New gene editing nanoparticles can heal your lungs using magic mRNA
A team of scientists from MIT and Massachusetts Medical School (UMass) has proposed that complex lung disorders that arise due to faulty genes and proteins can be treated using nanoparticles carrying messenger RNA (mRNA) particles.
They also tested this approach in mice, and it delivered promising results. Daniel Anderson, one of the study authors and a professor of chemical engineering at MIT, said, “This is the first demonstration of highly efficient delivery of RNA to the lungs in mice. We are hopeful that it can be used to treat or repair a range of genetic diseases, including cystic fibrosis.”
This is a big achievement, as currently, there is no cure for bronchiectasis, cystic fibrosis, sarcoidosis, and many other lung diseases that are caused by genetic factors.
Delivering life-saving mRNA to mice lungs
In their recently published study, researchers from MIT and UMass claim that they have created lipid nanoparticles that can deliver mRNA encoding healthy proteins to the lungs. This foreign mRNA actually encodes CRISPR/Cas9 gene editing components that replace the faulty disease-causing genes in the lungs with healthy proteins.
Each nanoparticle molecule has a positively charged head and a lipid tail. The former stay linked to the negatively charged mRNA and enables it to escape the cellular structures that eat up foreign particles. Meanwhile, the lipid tail facilitates passage across the cell membrane.
Interestingly, the study authors developed 72 alternative headgroups and 10 different chemical structures for the lipid tails.

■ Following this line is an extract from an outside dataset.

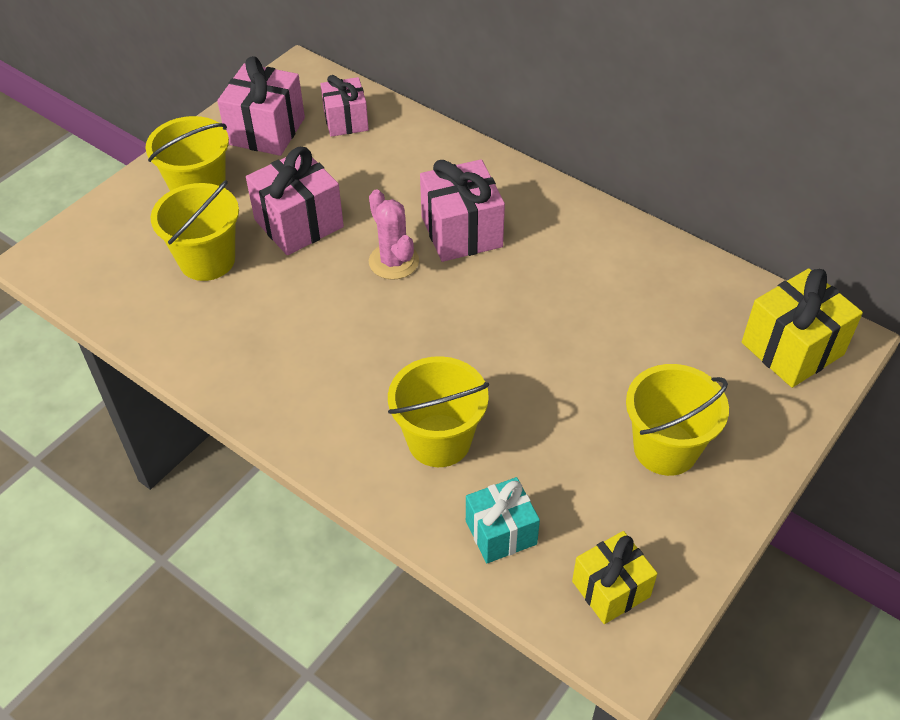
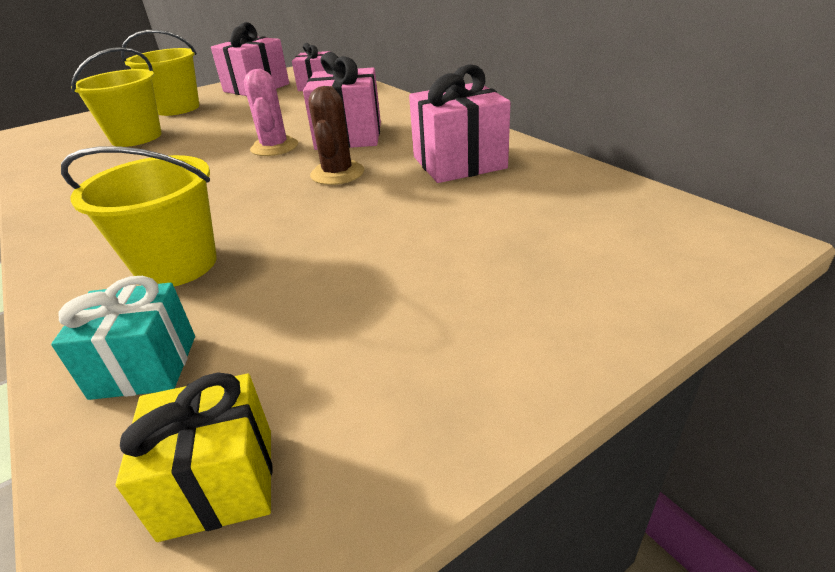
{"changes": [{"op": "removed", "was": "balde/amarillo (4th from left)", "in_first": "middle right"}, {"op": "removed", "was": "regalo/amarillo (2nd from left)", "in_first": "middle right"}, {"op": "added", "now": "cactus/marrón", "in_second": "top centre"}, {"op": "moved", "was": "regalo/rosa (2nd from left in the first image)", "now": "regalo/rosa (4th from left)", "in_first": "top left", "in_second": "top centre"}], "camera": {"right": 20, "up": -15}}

To determine which of these were most likely to reach the lungs, they checked various combinations of these nanoparticle structures in mice.
Once they figured out the correct nanoparticle structure to target mice lungs, they checked the success rate of the mRNA-carrying molecules using a “stop signal,” which was genetically encoded in mice lungs.
They designed the mRNA CRISPR/Cas9 components to cut the stop signal. Every time the mRNA did this, it triggered a measurable fluorescent signal that indicated the percentage of successful mRNA cell expressions in mice lungs.
The researchers noted that foreign mRNA was expressed by about 40 percent of all lung epithelial cells only after one dose of the nanoparticle molecules. The level increased to more than 50% after two doses and 60% after three treatments.
Moreover, two epithelial cell types, club cells and ciliated cells, that are considered the most crucial targets for treating lung illness, also expressed the foreign mRNA encoding healthy proteins at roughly 15 percent.
Bowen Li, the first author of the study, said, “This means that the cells we were able to edit are really the cells of interest for lung disease,” He further added, This lipid can enable us to deliver mRNA to the lung much more efficiently than any other delivery system that has been reported so far.”
Time to make the nanoparticles inhalable
Unlike conventional mRNA delivery methods that involve innocuous adenoviruses, the lipid nanoparticles are reusable, meaning that they can be used to deliver mRNA multiple times. Moreover, they don’t cause any inflammatory reactions in the body or trigger the immune system like adenoviruses.
Due to these advantages, the authors claim that their nanoparticles represent the best mRNA therapeutic approach discovered so far. They have the potential to offer treatment for various untreatable lung disorders, and therefore, they now look forward to testing them in humans.
During the study, they delivered the nanoparticle to mice lungs via intratracheal instillation, a popular drug delivery method in which the medication is directly put into the trachea of the subject using a needle or a catheter.
However, Li and his team suggest that the gene editing nanoparticles will be delivered to human patients using a nebulizer or some other inhaling device.
This is why they are currently finding ways to further stabilize and aerosolize the molecules so that these can be utilized in inhalers.
The study is published in the journal Nature Biotechnology.
Study Abstract:
The expanding applications of nonviral genomic medicines in the lung remain restricted by delivery challenges. Here, leveraging a high-throughput platform, we synthesize and screen a combinatorial library of biodegradable ionizable lipids to build inhalable delivery vehicles for messenger RNA and CRISPR–Cas9 gene editors. Lead lipid nanoparticles are amenable for repeated intratracheal dosing and could achieve efficient gene editing in lung epithelium, providing avenues for gene therapy of congenital lung diseases.